Required task 1 – Using the driving text below, decide whether each statement agrees with it: (a) The writer was turning left on a green light. (b) The writer was heading to a Starbucks to do some work before work. (c) The writer says that yielding to other drivers comes from love. Answer yes or no for each, and quote the words of the text that decide it.

Text to read –
+-------+

Tuesday, March 24, 2009

Driving

i was driving to my Starbucks to do some work before work, and I was making a right turn on a green light. The cars in the opposing lane were making safe lefts, and when I got to the intersection to make the turn that was, by law, my right to make first, the opposing car turning left did not relent. As usual, I lashed out in my patronizing lecturer tone saying, "Now, really? Is it your turn to make that turn? No it isn't. When making safe lefts, you always yield to the car that is turning right, and that is me, now isn't it. You should learn to yield more, man this self-asserting, self-promoting, selfish town."

Then I thought, "at some point, in order to avoid a collision, someone has to yield. Who will it be? Do I have to do it out of humility? that's what instinct tells me, and i think that is what years of being raised in a Christian home has taught me about etiquette- put others first. It seems right, but this situation highlighted how self-asserting I am. In my heart I expect, still, that others yield to me. If I yield to them, it isn't out of love, but it is me extending a favor. Wow how prideful is that. Man, God's got a lot to change about me. Praise Him for his patience!

+-------+

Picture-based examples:

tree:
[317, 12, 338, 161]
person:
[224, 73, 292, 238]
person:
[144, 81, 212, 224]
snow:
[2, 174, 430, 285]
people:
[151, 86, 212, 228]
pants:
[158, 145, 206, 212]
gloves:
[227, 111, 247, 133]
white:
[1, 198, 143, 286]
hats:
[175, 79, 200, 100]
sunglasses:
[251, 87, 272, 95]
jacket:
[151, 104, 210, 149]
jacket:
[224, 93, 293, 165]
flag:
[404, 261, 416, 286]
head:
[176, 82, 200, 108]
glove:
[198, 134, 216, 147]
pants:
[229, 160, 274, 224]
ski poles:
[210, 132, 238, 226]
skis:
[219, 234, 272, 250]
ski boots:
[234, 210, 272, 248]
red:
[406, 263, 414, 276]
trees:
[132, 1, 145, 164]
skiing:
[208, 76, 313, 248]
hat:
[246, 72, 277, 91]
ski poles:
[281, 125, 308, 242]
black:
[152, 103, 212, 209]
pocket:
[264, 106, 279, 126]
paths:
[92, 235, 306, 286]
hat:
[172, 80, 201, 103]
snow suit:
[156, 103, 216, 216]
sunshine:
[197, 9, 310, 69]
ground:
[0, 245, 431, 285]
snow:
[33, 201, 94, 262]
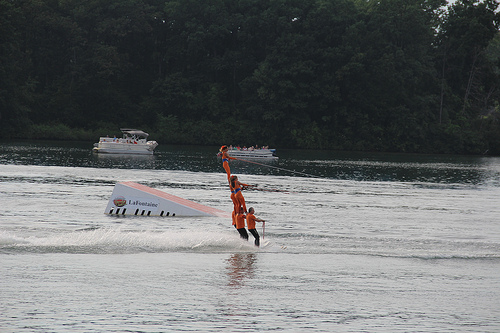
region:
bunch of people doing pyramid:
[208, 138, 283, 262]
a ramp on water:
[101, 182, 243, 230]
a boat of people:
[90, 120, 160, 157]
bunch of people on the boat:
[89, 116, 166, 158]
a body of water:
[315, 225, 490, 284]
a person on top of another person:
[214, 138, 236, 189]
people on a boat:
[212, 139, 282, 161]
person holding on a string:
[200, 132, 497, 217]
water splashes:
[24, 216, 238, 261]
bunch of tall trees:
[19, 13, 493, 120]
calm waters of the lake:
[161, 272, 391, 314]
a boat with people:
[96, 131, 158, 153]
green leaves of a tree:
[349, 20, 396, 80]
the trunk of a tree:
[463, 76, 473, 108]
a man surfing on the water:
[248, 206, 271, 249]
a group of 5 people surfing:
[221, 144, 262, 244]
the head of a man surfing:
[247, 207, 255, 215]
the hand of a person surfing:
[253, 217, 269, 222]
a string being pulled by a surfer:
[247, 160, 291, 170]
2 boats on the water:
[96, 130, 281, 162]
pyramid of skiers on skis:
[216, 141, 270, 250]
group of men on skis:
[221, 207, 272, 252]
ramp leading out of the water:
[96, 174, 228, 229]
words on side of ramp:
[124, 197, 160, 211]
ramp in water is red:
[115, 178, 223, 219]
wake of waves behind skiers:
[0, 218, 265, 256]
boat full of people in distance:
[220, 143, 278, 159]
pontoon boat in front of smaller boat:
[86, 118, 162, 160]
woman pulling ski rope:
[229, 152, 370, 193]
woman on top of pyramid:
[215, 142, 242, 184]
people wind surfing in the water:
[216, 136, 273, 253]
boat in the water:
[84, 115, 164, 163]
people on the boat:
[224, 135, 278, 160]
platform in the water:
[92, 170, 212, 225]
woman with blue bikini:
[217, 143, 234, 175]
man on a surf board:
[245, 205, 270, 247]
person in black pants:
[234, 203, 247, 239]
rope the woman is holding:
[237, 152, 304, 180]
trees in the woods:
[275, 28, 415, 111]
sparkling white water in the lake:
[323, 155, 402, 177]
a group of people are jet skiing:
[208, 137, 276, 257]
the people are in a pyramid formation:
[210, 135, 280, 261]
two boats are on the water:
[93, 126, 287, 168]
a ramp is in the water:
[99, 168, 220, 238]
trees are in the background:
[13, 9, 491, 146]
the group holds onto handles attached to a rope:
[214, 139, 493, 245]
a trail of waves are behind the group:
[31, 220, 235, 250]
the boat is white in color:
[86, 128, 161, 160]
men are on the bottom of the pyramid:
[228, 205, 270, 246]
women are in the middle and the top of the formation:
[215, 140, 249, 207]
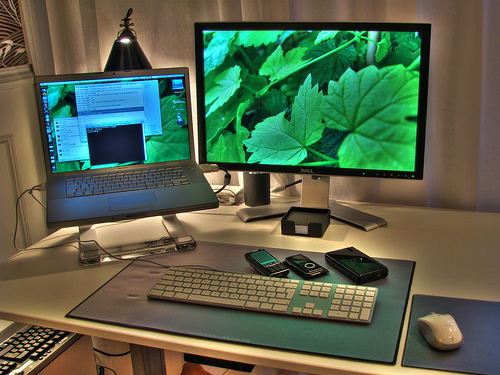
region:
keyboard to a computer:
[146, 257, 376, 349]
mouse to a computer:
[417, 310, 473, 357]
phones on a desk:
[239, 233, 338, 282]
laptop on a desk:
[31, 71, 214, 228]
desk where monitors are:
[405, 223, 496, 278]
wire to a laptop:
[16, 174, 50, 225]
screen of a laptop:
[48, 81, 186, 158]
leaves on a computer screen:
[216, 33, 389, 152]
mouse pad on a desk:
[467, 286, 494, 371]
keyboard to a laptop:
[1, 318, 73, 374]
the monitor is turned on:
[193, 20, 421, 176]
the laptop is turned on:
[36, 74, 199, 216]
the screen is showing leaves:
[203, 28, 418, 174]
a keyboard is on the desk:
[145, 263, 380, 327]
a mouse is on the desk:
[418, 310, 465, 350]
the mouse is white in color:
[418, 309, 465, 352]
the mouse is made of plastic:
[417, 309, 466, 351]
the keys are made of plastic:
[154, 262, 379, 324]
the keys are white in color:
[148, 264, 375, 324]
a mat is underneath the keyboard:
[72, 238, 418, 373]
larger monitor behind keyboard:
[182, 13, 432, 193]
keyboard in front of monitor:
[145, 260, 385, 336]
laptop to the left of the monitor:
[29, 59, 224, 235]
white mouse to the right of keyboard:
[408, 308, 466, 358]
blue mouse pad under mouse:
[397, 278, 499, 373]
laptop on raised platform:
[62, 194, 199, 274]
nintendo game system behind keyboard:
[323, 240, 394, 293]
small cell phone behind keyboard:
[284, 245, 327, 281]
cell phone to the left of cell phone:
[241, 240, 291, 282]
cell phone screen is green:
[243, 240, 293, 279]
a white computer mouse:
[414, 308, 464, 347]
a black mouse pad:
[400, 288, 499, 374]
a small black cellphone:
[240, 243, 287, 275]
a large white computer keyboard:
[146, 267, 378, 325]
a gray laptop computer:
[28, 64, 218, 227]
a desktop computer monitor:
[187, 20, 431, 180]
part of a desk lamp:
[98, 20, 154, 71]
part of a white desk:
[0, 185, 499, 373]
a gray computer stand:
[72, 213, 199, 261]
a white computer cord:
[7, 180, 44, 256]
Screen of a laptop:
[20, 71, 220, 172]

+-------+

Required task 2 – Repeat the rows from their first line through the line holding "[90, 120, 160, 157]", with both ends included. Leave the pictures out.

Task solution 1 –
(a) No: "I was making a right turn on a green light."
(b) Yes: "i was driving to my Starbucks to do some work before work"
(c) No: "If I yield to them, it isn't out of love, but it is me extending a favor."

Task solution 2 –
tree:
[317, 12, 338, 161]
person:
[224, 73, 292, 238]
person:
[144, 81, 212, 224]
snow:
[2, 174, 430, 285]
people:
[151, 86, 212, 228]
pants:
[158, 145, 206, 212]
gloves:
[227, 111, 247, 133]
white:
[1, 198, 143, 286]
hats:
[175, 79, 200, 100]
sunglasses:
[251, 87, 272, 95]
jacket:
[151, 104, 210, 149]
jacket:
[224, 93, 293, 165]
flag:
[404, 261, 416, 286]
head:
[176, 82, 200, 108]
glove:
[198, 134, 216, 147]
pants:
[229, 160, 274, 224]
ski poles:
[210, 132, 238, 226]
skis:
[219, 234, 272, 250]
ski boots:
[234, 210, 272, 248]
red:
[406, 263, 414, 276]
trees:
[132, 1, 145, 164]
skiing:
[208, 76, 313, 248]
hat:
[246, 72, 277, 91]
ski poles:
[281, 125, 308, 242]
black:
[152, 103, 212, 209]
pocket:
[264, 106, 279, 126]
paths:
[92, 235, 306, 286]
hat:
[172, 80, 201, 103]
snow suit:
[156, 103, 216, 216]
sunshine:
[197, 9, 310, 69]
ground:
[0, 245, 431, 285]
snow:
[33, 201, 94, 262]
region:
bunch of people doing pyramid:
[208, 138, 283, 262]
a ramp on water:
[101, 182, 243, 230]
a boat of people:
[90, 120, 160, 157]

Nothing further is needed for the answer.